Current News: An Even Easier Way For Web Audiences To Get On TV

current-loo.pngAs Al Gore’s Current Media gets ready for its IPO, the cable channel is drawing more on its Website audience for TV content. Today, it is launching Current News, a three-minute wrap-up culled from audience submissions on the Web that will play every hour on Current TV. As such, the site now has a new look, with the audience contributions front and center. Each one can be voted up the page, and at the very top are the most popular, which get packaged together every hour on TV in the new Current News segment. The video can also be seen on the Website.

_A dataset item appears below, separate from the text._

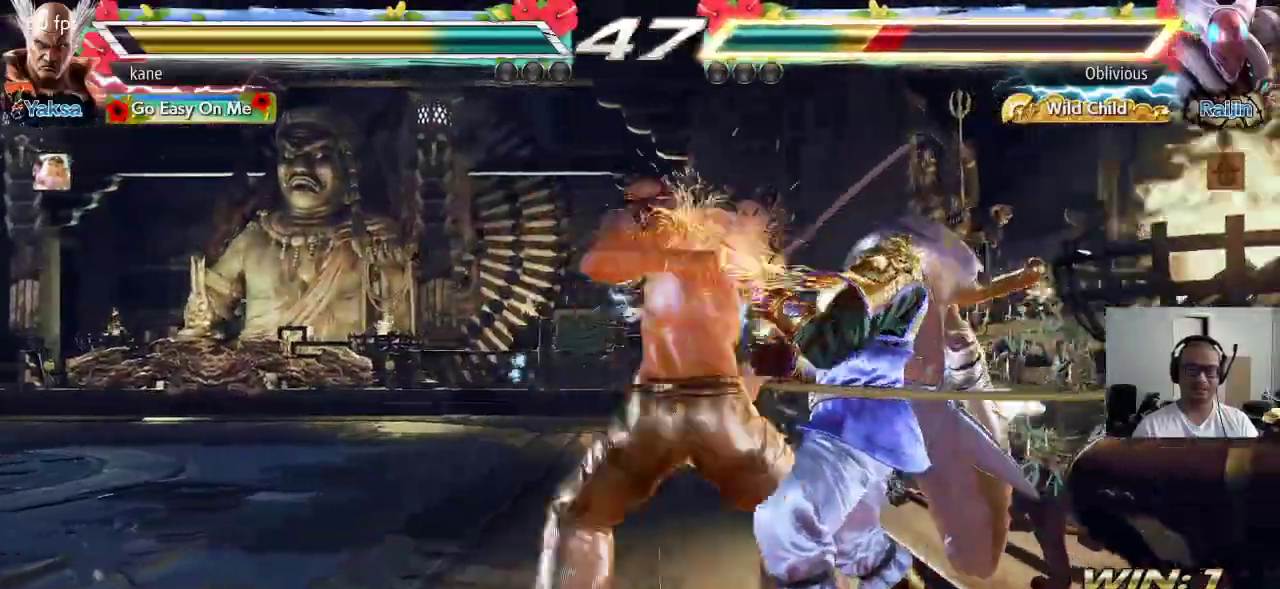
{"buttons": [], "left_stick": "center", "events": [[83, "CROSS", "up"], [100, "SQUARE", "up"], [117, "TRIANGLE", "up"], [433, "left_stick", "left"], [500, "left_stick", "center"]]}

From the very beginning, Current has solicited submissions from its Web audience. About a third of the segments on the news channel are shot and produced by freelancers who submit via the Website. If their video is played on TV, Current pays them at least $1,000. But, says Current’s Web strategist Robin Sloan, “There is a pretty limited audience of people who can create good stuff. We wanted to give more people a chance to contribute.” So last October, the company relaunched its Website as Current.com (from Current.tv), and let the audience items that are easier to create than a fully-produced TV-quality video. They were allowed to submit links, YouTube videos, Flickr photos, and Webcam comments.

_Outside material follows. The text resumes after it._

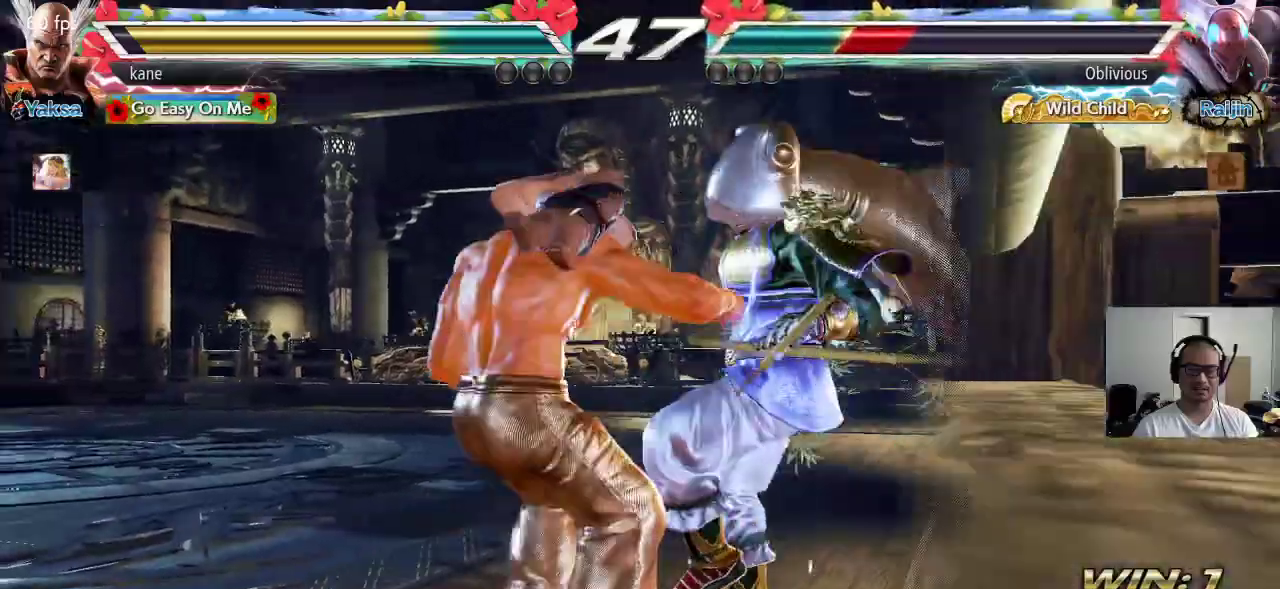
{"buttons": [], "left_stick": "center", "events": [[50, "left_stick", "left"], [167, "left_stick", "center"], [217, "left_stick", "right"], [300, "left_stick", "down"], [350, "TRIANGLE", "down"], [350, "left_stick", "down-right"], [400, "TRIANGLE", "up"], [500, "left_stick", "center"]]}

Now, with Current News and the redesign of the site, the audience contributions that are voted to the top of the page are put together into a video by editors at Current, who throw in some graphics and a quirky computerized female voice that narrates. The feedback loop between the Website and the TV channel will now be measured in hours, not days. “This is the perpetual beta taken to TV,” says Sloan. Here is an example of what the mashup video looks like:

http://current.com/e/88883469
The robot voice really needs to go.

Current Media makes nearly all of its money from the cable channel. Last year, it lost $9.7 million, on revenues of $63.8 million. But revenues grew 68 percent, and its Websiet is finally starting to show some signs of life. Sloan says monthly uniques are at 1.5 million. ComScore measured about 500,000 U.S. visitors in February, which spiked up from 150,000 before that (see chart). Making it easier to get on TV and revolving the entire site around that should help the Web traffic even more.